On the outskirts of the ship-breaking yard is a thriving second-hand market of goods stripped off the ships. Mirrors, electrical fittings, beds, chairs, tables, clocks, pipes, tubes, candelabras, torches, ropes, inflatables, fire-extinguishers, spoons, plates, bowls, doors, windows, curtains, tablecloths, kitchen gadgets and a variety of electronic, electrical, mechanical machines; the second-hand goods on sale here are mind-boggling.
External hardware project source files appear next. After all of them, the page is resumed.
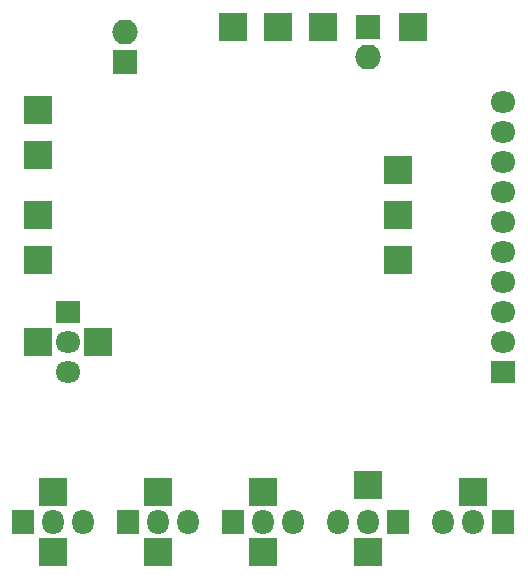
<source format=gbs>
%TF.GenerationSoftware,KiCad,Pcbnew,4.0.4+e1-6308~48~ubuntu16.04.1-stable*%
%TF.CreationDate,2016-10-27T02:56:18-07:00*%
%TF.ProjectId,CY8CMBR2010,435938434D4252323031302E6B696361,rev?*%
%TF.FileFunction,Soldermask,Bot*%
%FSLAX46Y46*%
G04 Gerber Fmt 4.6, Leading zero omitted, Abs format (unit mm)*
G04 Created by KiCad (PCBNEW 4.0.4+e1-6308~48~ubuntu16.04.1-stable) date Thu Oct 27 02:56:18 2016*
%MOMM*%
%LPD*%
G01*
G04 APERTURE LIST*
%ADD10C,0.050000*%
%ADD11R,2.132000X2.132000*%
%ADD12O,2.132000X2.132000*%
%ADD13R,2.132000X1.827200*%
%ADD14O,2.132000X1.827200*%
%ADD15R,2.335200X2.335200*%
%ADD16R,1.827200X2.132000*%
%ADD17O,1.827200X2.132000*%
G04 APERTURE END LIST*
D10*
D11*
X116586000Y-78486000D03*
D12*
X116586000Y-75946000D03*
D11*
X137160000Y-75565000D03*
D12*
X137160000Y-78105000D03*
D13*
X148590000Y-104775000D03*
D14*
X148590000Y-102235000D03*
X148590000Y-99695000D03*
X148590000Y-97155000D03*
X148590000Y-94615000D03*
X148590000Y-92075000D03*
X148590000Y-89535000D03*
X148590000Y-86995000D03*
X148590000Y-84455000D03*
X148590000Y-81915000D03*
D15*
X140970000Y-75565000D03*
X146050000Y-114935000D03*
D16*
X148590000Y-117475000D03*
D17*
X146050000Y-117475000D03*
X143510000Y-117475000D03*
D15*
X119380000Y-120015000D03*
D16*
X116840000Y-117475000D03*
D17*
X119380000Y-117475000D03*
X121920000Y-117475000D03*
D15*
X119380000Y-114935000D03*
X128270000Y-120015000D03*
X109220000Y-102235000D03*
D16*
X125730000Y-117475000D03*
D17*
X128270000Y-117475000D03*
X130810000Y-117475000D03*
D13*
X111760000Y-99695000D03*
D14*
X111760000Y-102235000D03*
X111760000Y-104775000D03*
D15*
X128270000Y-114935000D03*
X114300000Y-102235000D03*
X137160000Y-120015000D03*
X110490000Y-120015000D03*
D16*
X139700000Y-117475000D03*
D17*
X137160000Y-117475000D03*
X134620000Y-117475000D03*
D16*
X107950000Y-117475000D03*
D17*
X110490000Y-117475000D03*
X113030000Y-117475000D03*
D15*
X137160000Y-114300000D03*
X110490000Y-114935000D03*
X109220000Y-95250000D03*
X109220000Y-91440000D03*
X109220000Y-86360000D03*
X109220000Y-82550000D03*
X125730000Y-75565000D03*
X129540000Y-75565000D03*
X133350000Y-75565000D03*
X139700000Y-87630000D03*
X139700000Y-91440000D03*
X139700000Y-95250000D03*
M02*

</source>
Ship-breaking is a hugely profitable exercise. Half the world's ocean-going fleet ends up in Alang -- approximately one vessel arriving per day. Depending on their size and the current price of steel the ships are sold for up to several million dollars each. Besides Alang where over 400 ships arrive every year for scrapping, the congested ship-breaking yard at Daarukhana in Mumbai gets over 100 large and medium-sized ships. Countries like Bangladesh meet more than half of their demand for steel from the ship-breaking industry alone.

It's a paradox then that the ship-breaking industry and the Maritime Board are so lackadaisical about implementing national and international regulations that will help the industry further. A Supreme Court notification on hazardous waste imports expressly states that hazardous waste for recycling be rid of all toxic content before being imported. The onus therefore lies on the selling country.

We were ready to leave for Bhavnagar, the closest city and the headquarters of the ship-breaking operations. Trucks laden with steel on their way to rolling mills and others laden with assorted salvaged items, crowded the highway. We stopped at one of the many yards to look at salvageable goodies. I did like a piano, and it was well within my budget considering it was going for one-tenth or less of its original price, but unfortunately I had no time to organise transport for the beautiful but huge piano.

Outside one of the yards we saw hundreds of broken toilet commodes. On enquiring, we discovered that there was no market for them as Indians were very particular about their 'toilet habits' and used toilet seats were considered contaminated. The irony was too much to contemplate as we joined the long line of trucks to Bhavnagar.


(Shailendra Yashwant is a senior photo-journalist who has worked with The Hindu, Outlook and The Independent. He is associated with the toxic campaign of Greenpeace and has been documenting the subcontinent's ecological problems for several years.)